New Health Strategy to focus on people, quality, fairness
An Taoiseach, an Tanaiste and the Minister for Health and Children today, 26 November 2001, launched Quality and Fairness, a new Health Strategy for the next seven to ten years. The new Strategy was described by Taoiseach Bertie Ahern, T.D., as a programme of investment and reform, starting immediately and stretching over the next decade.
In the short term, the Strategy provides the largest bed capacity expansion in the history of the health service. 650 new beds will come onstream in the next twelve months, all designated for public patients.
A new Treatment Purchase Fund will buy treatment for public patients waiting more than three months from initial referral, so that:
- By the end of 2002, no adult will wait more than 12 months, no child more than 6, for treatment
- By the end of 2003, no adult will wait more than 6 months, no child more than 3.
- By the end of 2004, no public patient will wait more than 3 months.
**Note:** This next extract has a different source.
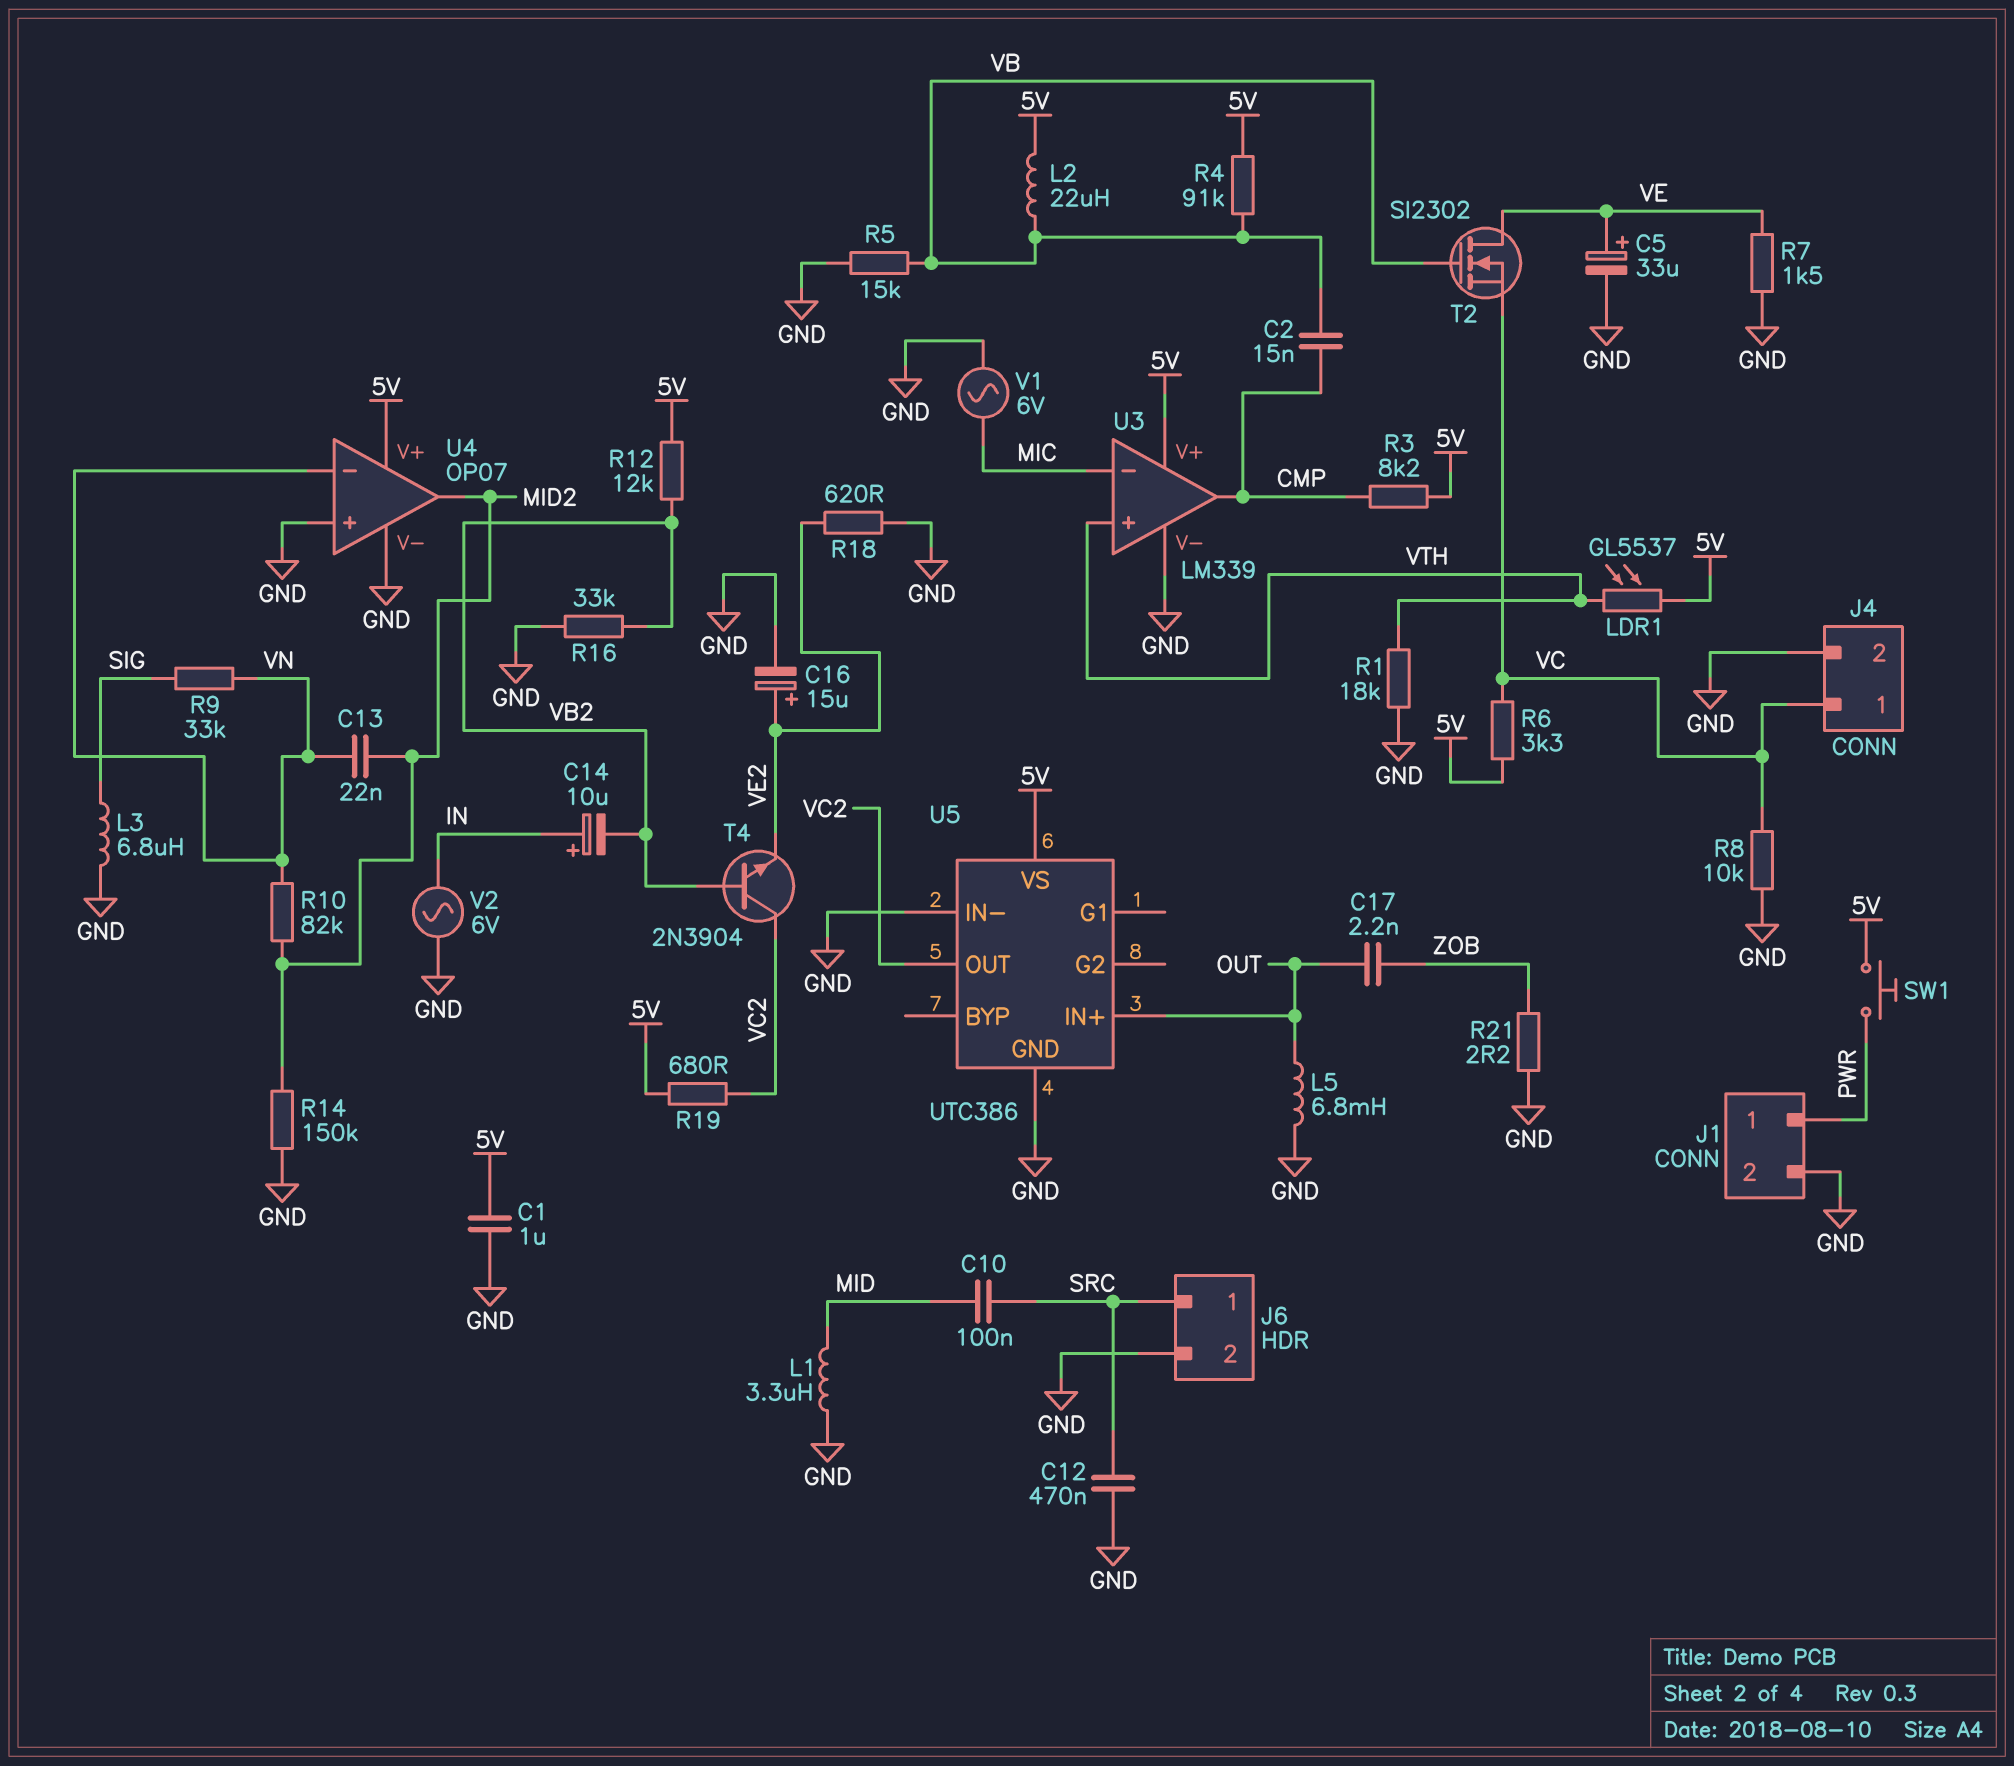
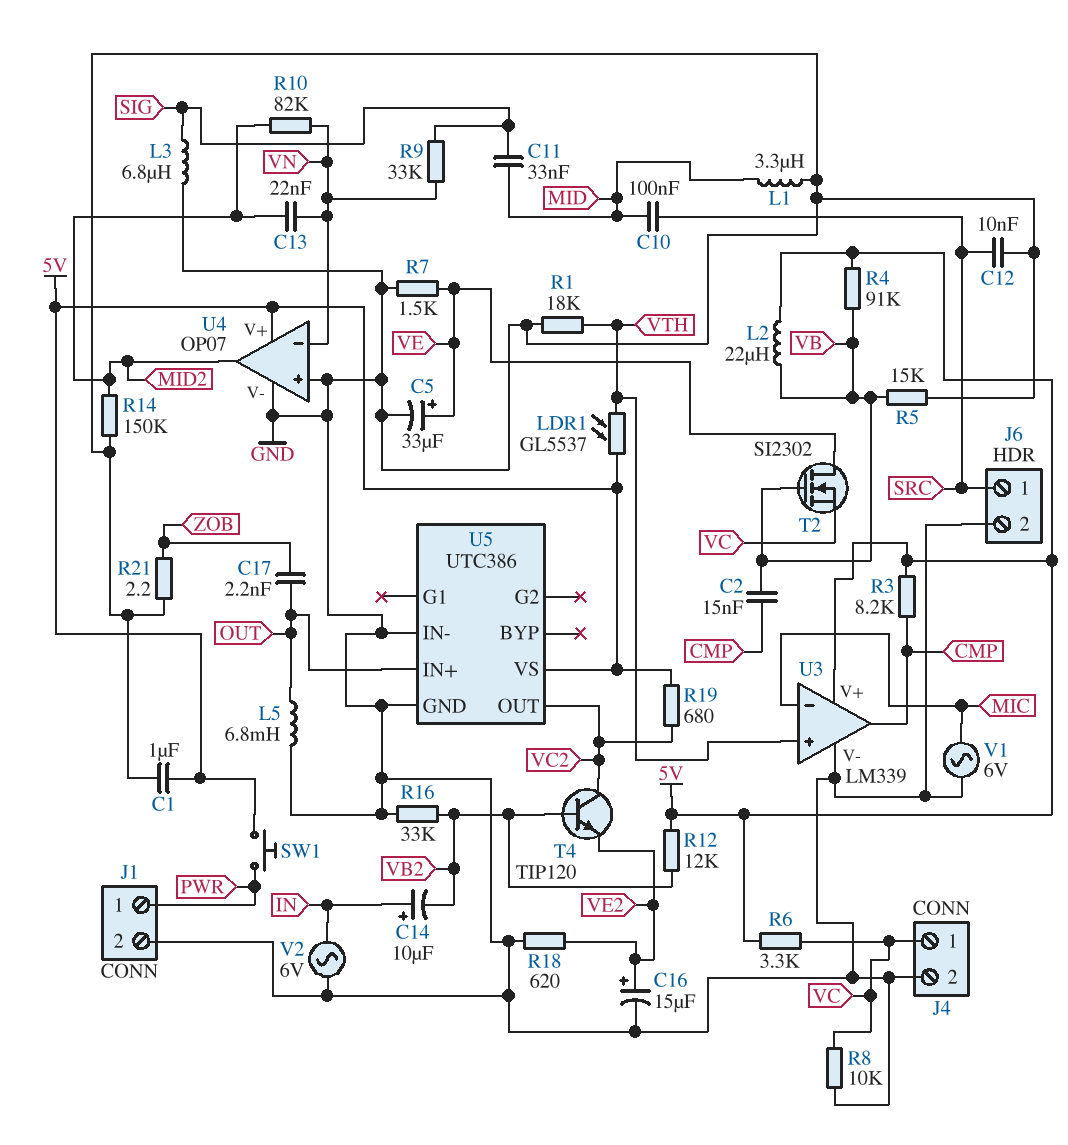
C11: none -> 33nF (MID, SIG)
C12: 470nF (GND, SRC) -> 10nF (GND, SRC)
T4: NPN 2N3904 (B VB2, C VC2, E VE2) -> NPN TIP120 (B VB2, C VC2, E VE2)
People with disabilities will also gain from the immediate measures in the Strategy, with the addition of significant day care places, respite care places and residential capacity. The number of GP co-operatives will expand during 2002. This is a key move in wider Primary Care plans that will be published in detail on Wednesday.
The new Strategy, based on four principles: Equity, People-centredness, Quality and Accountability, includes measures to ensure fair access to services.
“Up to now, parents of a child with a disability had to find their way through the services available for their child,” Minister Micheál Martin said today. “It´s been like trying to link up islands of service. In future, there will be Key Workers in every health board for children with disabilities, to link the islands of service for the child and the child’s parents.”
The ageing of Ireland is central to the Strategy. Older people have been worst affected by long waiting lists for procedures that could contribute to their independence and overall well-being. The Stategy cuts those waiting lists and shortens the time between referral and treatment.
The Strategy plans the recruitment of a multi-disciplinary range of staff to develop primary care services for older people, including, over time:
- 7,000 additional day centre places
- Increased funding for aids and appliances in people´s homes
- 1,370 additional assessment and rehabilitation beds
- Additional geriatricians in the acute geriatric medical services
- 600 additional day places covering specialist areas like falls, osteoporosis treatment, fracture prevention, Parkinson’s Disease, stroke prevention, heart failure and continence promotion clinics.
The Strategy´s first co-ordinated Action Plan on Age will be developed by the Department of Health and Children in conjunction with the Departments of the Environment and Local Government, Social, Community and Family Affairs, and Public Enterprise.
“Just as Key Workers will be appointed for People with Disabilities, Key Workers will be put in place to ensure ´joined-up´ services for older people,” said the Minister.
Stressing that the voice of the patient must be listened to, the Minister said that one outcome of the Strategy was an abolition of the Outpatient system where patients were given an ´appointment´ at 9 o’clock, but not seen until 12. Outpatient clinics, from next year, must provide patients with real appointment times.
Coming out of this Strategy will be a statutory Complaints procedure, so that patients have a clear way to have complaints formally dealt with, and an extension of the role of the Ombudsman to cover voluntary hospitals and other areas within the health service.
A new National Hospitals Agency will be established, to oversee the re-configuration of the hospital system. An independent Health Information and Quality Authority will be established before the end of next year to drive quality right throughout the system.
As part of wide-ranging organisational reform, an independent review of the working of the Department of Health and Children will be complete by June of next year, and a new organisational structure for the Department will follow.
Manpower planning will be upgraded.
“That means educating more professionals, from doctors and nurses right through to speech and language therapists and physiotherapists,” said the Minister, who went on to predict that, in five years´ time, we will no longer have the shortages in crucial disciplines which are currently holding back the development of much-needed services.
At the launch of the Strategy, the Minister stressed that a breakdown of the actions needed to make the Strategy a reality is included in the document. 121 specific individual actions are promised, and, wherever possible, a deadline for delivery of that action is provided.
“It says to the Irish people, all of whom, in one way or another, are affected by the health service: this is do-able. This is deliverable. This will effect changes for the better – changes you will be able to see and measure over the coming years. The publication of this Health Strategy marks the point from which a good health service developed into a great health service, the point at which the system became unequivocally people-centred, the point where a Government committed to equity, accountability, fairness and people-centredness embedded these principles in the way we plan and deliver Ireland’s health services,” concluded the Minister.